Texte extrait:
========================

L’aide juridictionnelle : si vos revenus ne dépassent pas un certain plafond, vous pouvez bénéficier de l’aide juridictionnelle. Votre avocat, s’il l’accepte (il demandera éventuellement un complément), sera rémunéré par l’Etat, et vous ne paierez ni les copies de votre dossier ni les citations de témoins. Si votre avocat ne l’accepte pas, vous pouvez désigner un avocat commis d’office, que vous ne paierez pas mais ne choisirez pas non plus. Pour demander l’aide juridictionnelle, il faut retirer un dossier au bureau d’aide juridictionnelle du tribunal et le renvoyer en fournissant les pièces justificatives demandées. Ceux qui n’ont aucun de revenu du tout peuvent faire une déclaration sur l’honneur l’indiquant. L’examen du dossier prend un certain temps, et le déposer tardivement peut permettre de faire repousser l’audience si on le souhaite. Ces démarches sont possibles même lorsque vous êtes en situation irrégulière.

Après la condamnation : vous pouvez être condamné à différentes peines. Celles-ci s’exécutent ensuite sous le contrôle d’un juge d’application des peines (JAP).

Peine de prison ferme. Si vous comparaissez libre, le juge doit prononcer un mandat de dépôt s’il veut que vous soyez incarcéré tout de suite. Sinon c’est avec le JAP que se décidera le moment où vous serez incarcéré (en tenant compte des grâces, vous pouvez ne jamais purger des peines allant jusqu’à 2 mois fermes). Si vous n’êtes pas dans le cadre d’une procédure de comparution immédiate le juge ne peut décider d’un mandat de dépôt que si votre peine est supérieure à 1 an. En revanche, dans le cadre de la comparution immédiate, il a le droit de le faire quelle que soit la peine, mais respecte habituellement le même usage. Lorsque vous comparaissez incarcéré le mandat de dépôt est automatique (d’où l’importance de comparaître libre). Lors de votre arrivée en prison, rien ne vous est expliqué par l’administration pénitentiaire (AP). Le mieux est alors de demander des explications aux autres détenus, pour toutes les démarches et notamment pour la cantine (achat de produits divers, cigarettes, papier, timbres, nourriture supplémentaire, etc.) et les autorisations de faire entrer des fringues ou autres. Normalement, d’autres prisonniers vous prêteront ce qui vous manque jusqu’à l’arrivée d’un mandat. Écrivez tout de suite pour prendre contact avec l’extérieur, en expliquant tout ce que vous savez du fonctionnement, notamment sur les permis de visite, les jours de cantine, les possibilités d’envois, etc., afin que les problèmes pratiques soient résolus au plus vite. Vous allez rencontrer un éducateur à votre arrivée qui peut téléphoner à un proche. Gardez toujours en mémoire qu’il est salarié par l’AP.

========================

Entrées du jeu de données:
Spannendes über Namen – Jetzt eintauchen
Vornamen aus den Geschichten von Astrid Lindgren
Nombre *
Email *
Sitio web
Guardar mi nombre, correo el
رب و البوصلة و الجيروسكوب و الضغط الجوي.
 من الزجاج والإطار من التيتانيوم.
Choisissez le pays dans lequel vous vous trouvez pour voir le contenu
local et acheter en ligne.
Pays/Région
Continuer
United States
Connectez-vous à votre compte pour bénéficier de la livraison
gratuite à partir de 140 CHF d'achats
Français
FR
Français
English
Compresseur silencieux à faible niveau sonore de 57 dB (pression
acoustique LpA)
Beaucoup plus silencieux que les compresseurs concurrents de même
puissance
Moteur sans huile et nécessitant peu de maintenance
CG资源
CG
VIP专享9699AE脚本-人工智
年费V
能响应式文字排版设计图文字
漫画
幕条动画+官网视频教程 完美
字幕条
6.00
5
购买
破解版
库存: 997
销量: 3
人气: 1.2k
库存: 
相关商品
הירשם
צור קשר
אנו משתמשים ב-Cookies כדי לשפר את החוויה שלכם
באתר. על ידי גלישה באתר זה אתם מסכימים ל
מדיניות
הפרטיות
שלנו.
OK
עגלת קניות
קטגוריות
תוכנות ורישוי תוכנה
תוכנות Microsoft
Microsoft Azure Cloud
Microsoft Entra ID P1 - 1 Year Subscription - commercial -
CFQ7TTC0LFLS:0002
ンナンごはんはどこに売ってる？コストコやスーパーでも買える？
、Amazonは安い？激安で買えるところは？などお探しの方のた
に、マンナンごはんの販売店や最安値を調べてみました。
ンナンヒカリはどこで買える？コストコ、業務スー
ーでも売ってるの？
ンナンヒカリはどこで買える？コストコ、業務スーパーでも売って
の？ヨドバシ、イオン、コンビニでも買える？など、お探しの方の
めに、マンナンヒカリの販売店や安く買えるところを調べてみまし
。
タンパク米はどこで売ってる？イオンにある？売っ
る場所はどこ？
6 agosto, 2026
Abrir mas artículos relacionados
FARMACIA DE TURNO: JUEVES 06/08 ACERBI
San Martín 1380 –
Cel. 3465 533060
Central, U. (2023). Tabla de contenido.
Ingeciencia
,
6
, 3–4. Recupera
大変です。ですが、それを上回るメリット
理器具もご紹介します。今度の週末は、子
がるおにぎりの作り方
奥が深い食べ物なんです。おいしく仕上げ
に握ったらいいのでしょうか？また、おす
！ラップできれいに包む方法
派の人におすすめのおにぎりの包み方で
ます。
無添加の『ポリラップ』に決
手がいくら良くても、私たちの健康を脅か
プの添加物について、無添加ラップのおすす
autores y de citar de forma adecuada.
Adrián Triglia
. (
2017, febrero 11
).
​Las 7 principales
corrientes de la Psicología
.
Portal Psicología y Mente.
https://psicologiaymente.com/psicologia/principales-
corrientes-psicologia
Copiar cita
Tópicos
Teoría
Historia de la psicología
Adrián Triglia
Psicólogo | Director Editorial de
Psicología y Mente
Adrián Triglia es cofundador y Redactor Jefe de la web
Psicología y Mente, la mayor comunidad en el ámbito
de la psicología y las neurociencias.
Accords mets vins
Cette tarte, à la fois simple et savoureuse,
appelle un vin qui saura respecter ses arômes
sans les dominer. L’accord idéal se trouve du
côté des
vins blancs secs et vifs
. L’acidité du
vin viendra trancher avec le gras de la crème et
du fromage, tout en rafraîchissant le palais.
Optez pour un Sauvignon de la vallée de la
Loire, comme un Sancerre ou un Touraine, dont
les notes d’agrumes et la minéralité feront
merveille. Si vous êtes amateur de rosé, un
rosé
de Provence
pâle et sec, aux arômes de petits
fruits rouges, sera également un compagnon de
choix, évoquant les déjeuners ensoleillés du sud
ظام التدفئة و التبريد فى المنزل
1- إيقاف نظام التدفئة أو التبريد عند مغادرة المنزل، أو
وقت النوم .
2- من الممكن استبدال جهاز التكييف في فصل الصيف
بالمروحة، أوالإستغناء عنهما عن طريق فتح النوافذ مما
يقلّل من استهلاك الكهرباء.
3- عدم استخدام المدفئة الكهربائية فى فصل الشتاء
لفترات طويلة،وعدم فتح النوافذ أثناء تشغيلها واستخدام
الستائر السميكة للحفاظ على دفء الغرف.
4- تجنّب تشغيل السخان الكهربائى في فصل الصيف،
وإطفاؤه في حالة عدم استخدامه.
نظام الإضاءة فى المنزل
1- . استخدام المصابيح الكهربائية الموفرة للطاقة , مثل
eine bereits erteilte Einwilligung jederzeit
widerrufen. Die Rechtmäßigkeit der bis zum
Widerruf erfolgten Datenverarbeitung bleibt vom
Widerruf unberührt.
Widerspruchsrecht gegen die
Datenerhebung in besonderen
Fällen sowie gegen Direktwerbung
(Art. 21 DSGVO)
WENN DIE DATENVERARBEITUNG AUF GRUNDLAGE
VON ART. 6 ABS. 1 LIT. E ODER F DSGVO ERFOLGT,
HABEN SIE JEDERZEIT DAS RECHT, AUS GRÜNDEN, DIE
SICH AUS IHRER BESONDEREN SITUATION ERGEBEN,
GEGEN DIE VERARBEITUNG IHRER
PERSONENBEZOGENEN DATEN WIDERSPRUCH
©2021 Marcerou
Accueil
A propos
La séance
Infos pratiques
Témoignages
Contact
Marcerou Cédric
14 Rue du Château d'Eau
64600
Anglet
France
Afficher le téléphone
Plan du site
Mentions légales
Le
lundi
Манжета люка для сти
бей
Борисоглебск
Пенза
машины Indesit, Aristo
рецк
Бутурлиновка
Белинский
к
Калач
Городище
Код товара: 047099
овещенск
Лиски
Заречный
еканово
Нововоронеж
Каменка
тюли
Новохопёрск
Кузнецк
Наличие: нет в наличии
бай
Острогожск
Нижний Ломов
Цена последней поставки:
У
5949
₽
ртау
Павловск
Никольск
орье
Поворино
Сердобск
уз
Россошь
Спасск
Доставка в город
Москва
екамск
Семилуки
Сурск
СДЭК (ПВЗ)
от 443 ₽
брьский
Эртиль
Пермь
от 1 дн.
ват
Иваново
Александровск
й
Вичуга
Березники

========================

Consignes de travail:
#1 Dans le texte extrait, relevez les points cités en exemple de ce qu'il faut expliquer en écrivant à l'extérieur dès l'arrivée en prison.
#2 Restituez à l'identique le passage du texte extrait qui commence aux mots « Après la condamnation » et s'arrête après « des peines (JAP). ».

Réponses aux exercices:
#1 les permis de visite ; les jours de cantine ; les possibilités d'envois

#2
Après la condamnation : vous pouvez être condamné à différentes peines. Celles-ci s’exécutent ensuite sous le contrôle d’un juge d’application des peines (JAP).